Когда Саша с лесником оставались вдвоем, а Тимофеев с Калашниковым уходили в сторону, обследуя местность, Березкин вынимал черный кожаный кисет. Присев на кочку, он тщательно собирал на широкой заскорузлой ладони серые табачные крошки, не спеша вздувал огонек и, глубоко затягиваясь крепким пахучим самосадом, задумчиво посматривал кругом.

— Садись, Санька, отдохни! — приглашал он. Саша устраивался на мягком, словно перина, мшистом стволе дерева и задумчиво следил, как в голубых просветах неба проплывают рваные клочки дымчатых облаков, как торопливо скользят по кустам орешника яркие солнечные лучи.

«Тук… Тук… Тук…» — доносился из еловой чащи дробный звук. Где-то неподалеку усердно трудился дятел. Саша знал, что если постучать по сухому дереву, то дятел немедленно заинтересуется, переберется сюда, недовольный, что в его владениях незаконно поселился новый жилец. Но вставать не хотелось.

Потом, собравшись вместе, они снова шли дальше. Лесник неутомимо вел их одному ему приметными тропами, по-прежнему зорко поглядывая по сторонам. К вечеру повернули назад.

Красноватое солнце уже склонялось к горизонту, сильнее пахло сыростью и гнилью. Длинные синеватые тени ложились на лесные прогалины.

— Неутомимый вы человек, — удивленно сказал Калашников, видя, как по-прежнему легко и бодро шагает лесник.
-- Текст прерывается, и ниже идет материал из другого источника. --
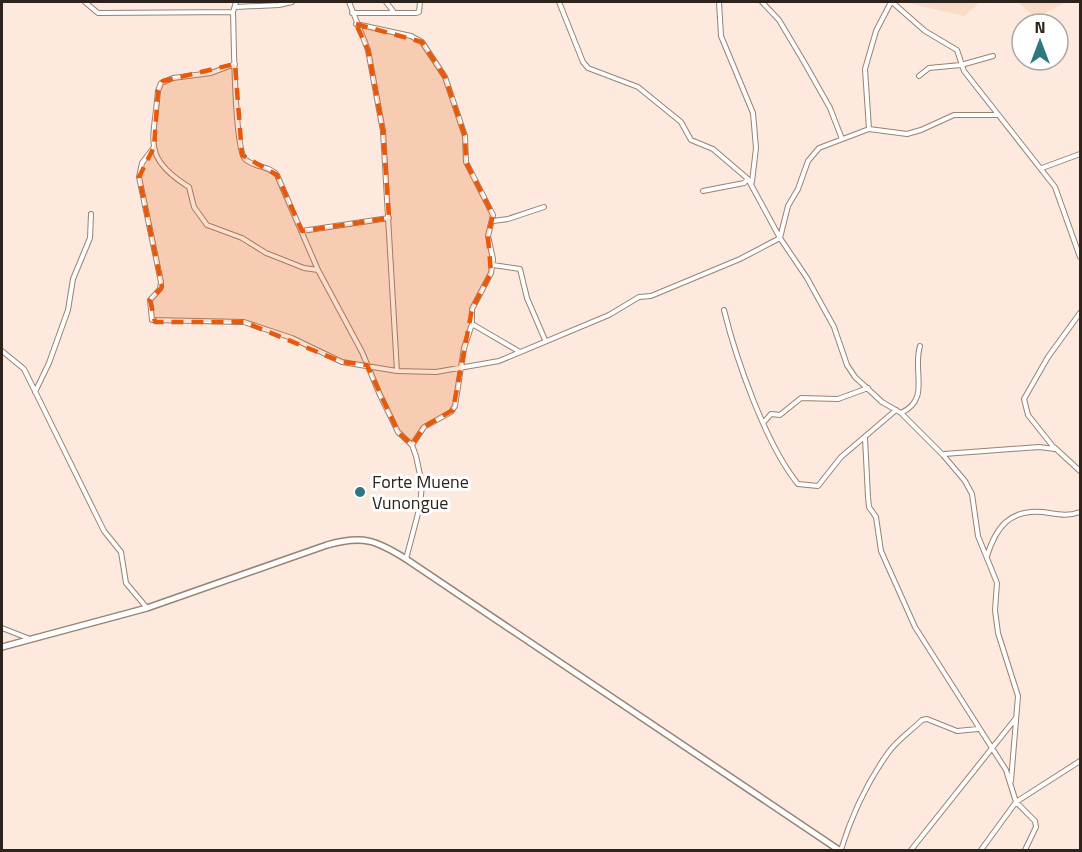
<svg xmlns="http://www.w3.org/2000/svg" width="1082" height="852" viewBox="0 0 1082 852" font-family="'Titillium Web',sans-serif">
<style>
.built{fill:#fadbc6}
.lines{fill:none;stroke-linecap:round;stroke-linejoin:round}
.street-casing{stroke:#988274;stroke-width:6}
.secondary-casing{stroke:#988274;stroke-width:8}
.street{stroke:#fff;stroke-width:4}
.secondary{stroke:#fff;stroke-width:5}
.marked{fill:#e8590c;fill-opacity:0.2;stroke:#e8590c;stroke-width:4.5;stroke-dasharray:12 8;stroke-linejoin:round}
.poi-dot{fill:#2f787f;stroke:#fff;stroke-width:2}
.labels{text-anchor:middle;stroke-width:6;stroke-linejoin:round;paint-order:stroke}
.poi-label{font-size:18px;fill:#2c231d;stroke:#fff;text-anchor:start}
</style>
<rect width="100%" height="100%" fill="#fde9dd"/>
<path class="built" d="M 904,2 L 980,2 L 964,16 Z
M 1017,2 L 1067,2 L 1036,17 Z"/>
<g class="lines">
<g class="street-casing">
<path id="street" d="M 85,2 L 98,13 L 233,12
M 236,2 L 233,12 C 234,35 234,147 245,159 C 254,168 269,165 277,175 L 318,270 L 362,352 L 380,395 L 398,432 L 412,445 L 416,456 L 422,484 L 420,506 L 406,559
M 349,2 L 368,50 L 383,131 L 397,371
M 386,2 L 393,11
M 719,2 L 721,36 L 753,113 L 756,148 L 752,182
M 762,2 L 779,20 L 804,62 L 830,108 L 842,139
M 892,2 L 925,31 L 957,50 L 964,71 L 1055,187 L 1080,257
M 235,7 L 279,5 L 292,2
M 352,13 L 416,13 L 419,12 L 420,2
M 356,24 L 411,36 L 422,42 L 445,77 L 465,136 L 466,162 L 493,215 L 488,236 L 493,259 L 491,273 L 472,309 L 472,324 L 464,348 L 455,406 L 451,412 L 424,427 L 412,445
M 235,64 L 211,73 L 173,78 L 161,83 L 158,91 C 154,141 141,157 189,187 L 194,207 L 207,225 L 242,238 L 266,253 L 304,268 L 318,270
M 919,76 L 929,68 L 961,65 L 993,56
M 997,115 L 954,115 L 921,130 L 907,134 L 869,129 L 819,148 L 808,161 L 798,189 L 788,206 L 780,238 L 807,278 L 834,327 L 847,365 L 855,377 L 882,402 L 901,413 L 943,455 L 965,481 L 972,494 L 978,536 L 997,583 L 995,610 L 998,633 L 1018,696 L 1011,781
M 869,129 L 865,69 L 876,31 L 891,2
M 154,147 L 142,163 L 139,177 L 161,282 L 160,289 L 150,300 L 152,320 L 244,322 L 292,338 L 342,362 L 397,371 L 436,372 L 499,361 L 609,315 L 639,297 L 651,296 L 740,259 L 780,238 L 748,179 L 713,149 L 691,140 L 681,122 L 638,87 L 588,68 L 583,62 L 559,2
M 1042,168 L 1080,154
M 703,191 L 744,183 L 748,179
M 493,221 L 508,219 L 544,207
M 302,231 L 389,218
M 493,265 L 520,269 L 527,298 L 545,340
M 724,310 C 736,359 766,445 798,484 L 818,486 L 841,457 L 896,410
M 472,324 L 520,352
M 2,351 L 24,369 L 104,531 L 121,552 L 126,583 L 147,608
M 35,392 L 49,363 L 68,310 L 73,279 L 90,238 L 91,214
M 901,413 C 931,399 912,372 920,346
M 764,422 L 771,414 L 780,415 L 801,398 L 838,399 L 868,388
M 865,438 L 868,497 L 869,507 L 876,517 L 881,551 L 915,627 L 1006,770 L 1016,802 L 1035,821 L 1036,827 L 1025,850
M 1055,449 L 1028,415 L 1024,399 L 1048,357 L 1080,313
M 944,454 L 1039,447 L 1055,449 L 1054,447 L 1080,471
M 987,556 C 996,527 1010,509 1043,512 C 1057,514 1067,517 1080,512
M 2,628 L 30,639
M 841,850 C 852,814 866,784 888,753 C 897,740 911,731 922,720 L 927,719 L 957,731 L 978,729
M 911,850 L 1016,718
M 981,850 L 1016,802 L 1080,761"/>
</g>
<g class="secondary-casing">
<path id="secondary" d="M 2,647 L 147,608 L 327,545 C 363,535 376,540 406,559 L 839,850"/>
</g>
<use href="#street" class="street"/>
<use href="#secondary" class="secondary"/>
</g>
<path class="marked" d="M 356,24 L 422,42 L 445,77 L 465,136 L 466,162 L 493,215 L 488,236 L 491,273 L 472,309 L 453,410 L 424,427 L 412,445 L 398,432 L 367,365 L 342,362 L 244,322 L 155,322 L 150,300 L 162,287 L 139,177 L 154,147 L 158,91 L 163,81 L 235,64 L 242,155 L 277,175 L 302,231 L 389,218 L 383,131 L 368,50 Z"/>
<circle class="poi-dot" cx="360" cy="492" r="6"/>
<g class="labels">
<g class="poi-label">
<text x="372" y="488">Forte Muene<tspan x="372" dy="21">Vunongue</tspan></text>
</g>
</g>
<rect width="1082" height="852" fill="none" stroke="#2c231d" stroke-width="6"/>
<g transform="translate(1040 42)"><circle r="28" fill="#ffffff" stroke="#aba7a5" stroke-width="1.5"/>
<path d="M0-4.5L10 22L0 15L-10 22Z" fill="#2f787f"/>
<text y="-9" font-size="16" font-weight="bold" text-anchor="middle" fill="#2c231d">N</text>
</g>
</svg>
— Я привык, — откликнулся Березкин, улыбнувшись. Тимофеев шел молча. Поглядывая на Калашникова, он думал о том, как этот человек умеет скрывать свои личные переживания, всегда оставаясь бодрым, спокойным, уравновешенным. Вот он уверенно шагает за лесником с картой-трехверсткой в руках, и кажется, ничто не интересует, не волнует его, кроме того дела, за которым они пришли сюда, в непролазную лесную чащу. А ведь только на прошлой неделе Калашников получил извещение о гибели на фронте своего единственного сына.